Belge Bölümü:
İsrail Dışişleri Bakanı Lapid Bahreyn’i ziyaret edecek

İbrahim Anlaşmaları’nın imzalanmasının yıldönümü vesilesiyle Tel Aviv'deki BAE Büyükelçiliği yakınlarında barış mesajı taşıyan reklam panosu

İsrail Dışişleri Bakanı Lapid Bahreyn’i ziyaret edecek
TT

İsrail Dışişleri Bakanı Lapid Bahreyn’i ziyaret edecek

İsrail Dışişleri Bakanı Lapid Bahreyn’i ziyaret edecek

İsrail Dışişleri Bakanı Yair Lapid, Bahreyn’e ziyaret gerçekleştireceğini açıkladı. Lapid’in Manama temasları, İki ülke arasındaki ilişkilerin normalleşmesinin ardından bir İsrailli bakanın Bahreyn’e yapacağı ilk ziyaret olacak.
Lapid, bu ziyareti Cuma günü, İbrahim Anlaşmalarını imzalayan ülkelerin Dışişleri Bakanları ve ABD Dışişleri Bakanı'nın katıldığı çevrimiçi toplantıda duyurdu.
Manama'da bir büyükelçilik açmak için Bahreyn'e gideceğini söyleyen Lapid, “İsrail bölge ülkeleriyle diplomatik ilişkilerini genişletmek istiyor. İbrahim Anlaşmaları yeni üyelere açık" dedi.
Bahreyn Dışişleri Bakanı Abdullatif ez-Zeyani, işbirliğinin faydalarını vurgulamak için daha fazla çaba gösterilmesi gerektiğini söyledi.
Zeyani, “Gerçek bölgesel barışın, karşılıklı güvenin ve refahın tüm Orta Doğu halklarının günlük yaşamları için pratikte ne anlama gelebileceğini göstermemiz gerekiyor” dedi.
BAE ve Fas Dışişleri Bakanları, ekonomik ilişkileri güçlendirmeye yönelik bir dizi anlaşmaya ek olarak, elçiliklerin açılması ve doğrudan uçuşların başlatılmasıyla sonuçlanan anlaşmalara yönelik övgü dolu sözler sarf ettiler.
Yetkililer, yeni ilişkilerin derinleşeceği ve diğer ülkelerin de aynı yolu izleyeceği umudunu dile getirdiler.
Lapid daha önce BAE’yi geçen Haziran ayında ve Fas'ı da geçen Ağustos ayında ziyaret etmişti.
ABD Başkanı Joe Biden yönetimi, eski ABD Başkanı Donald Trump'ın yönetimi himayesinde imzalanan İbrahim Anlaşmaları’nı güçlendirme sözü verdi.
ABD Dışişleri Bakanı Anthony Blinken ise normalleşme anlaşmalarının birinci yıldönümünde gerçekleşen çevrimiçi toplantıda, yönetiminin diğer Arap ülkelerini İsrail'i tanımaya çağıracağını söyledi.

Girdi Verileri:
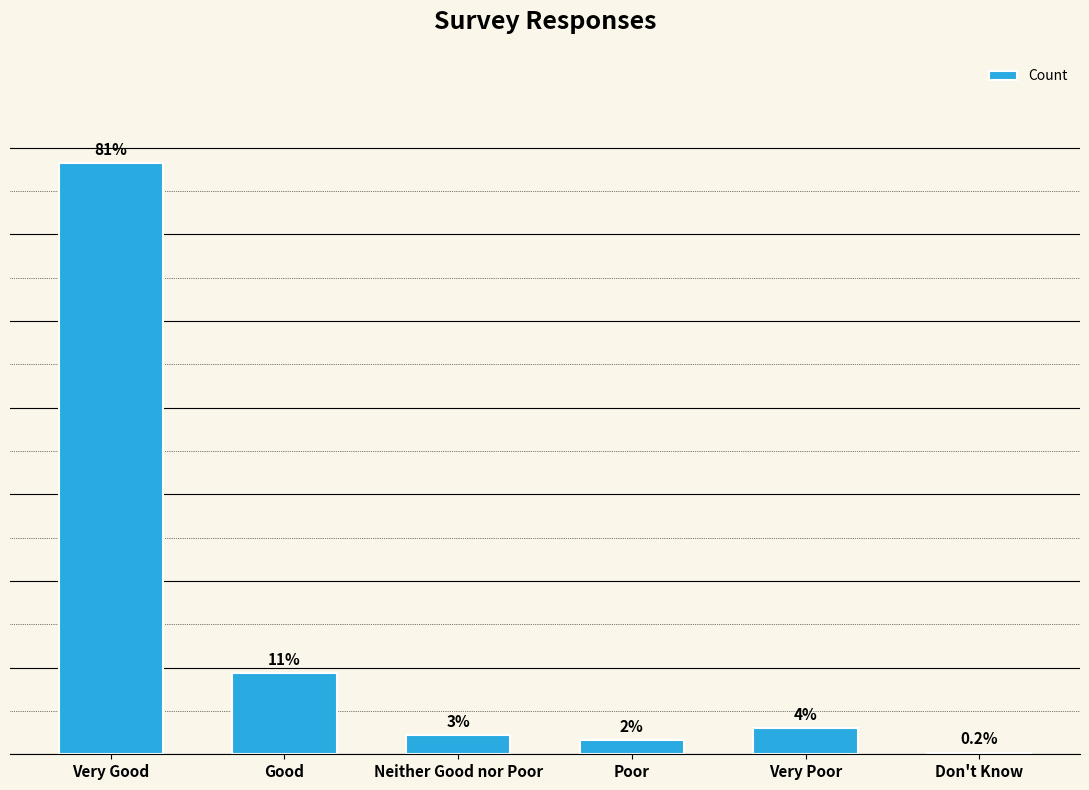

Are the bars horizontal?

No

Alıştırma Bölümleri:
(1) Habere göre Lapid, Bahreyn'e hangi amaçla gideceğini söyledi?
(2) Haberin "BAE ve Fas Dışişleri" ile başlayıp "umudunu dile getirdiler." ile biten kısmını olduğu gibi kopyalayın.

Görevlerin Çözümleri:
(1) Manama'da bir büyükelçilik açmak için.

(2)
BAE ve Fas Dışişleri Bakanları, ekonomik ilişkileri güçlendirmeye yönelik bir dizi anlaşmaya ek olarak, elçiliklerin açılması ve doğrudan uçuşların başlatılmasıyla sonuçlanan anlaşmalara yönelik övgü dolu sözler sarf ettiler.
Yetkililer, yeni ilişkilerin derinleşeceği ve diğer ülkelerin de aynı yolu izleyeceği umudunu dile getirdiler.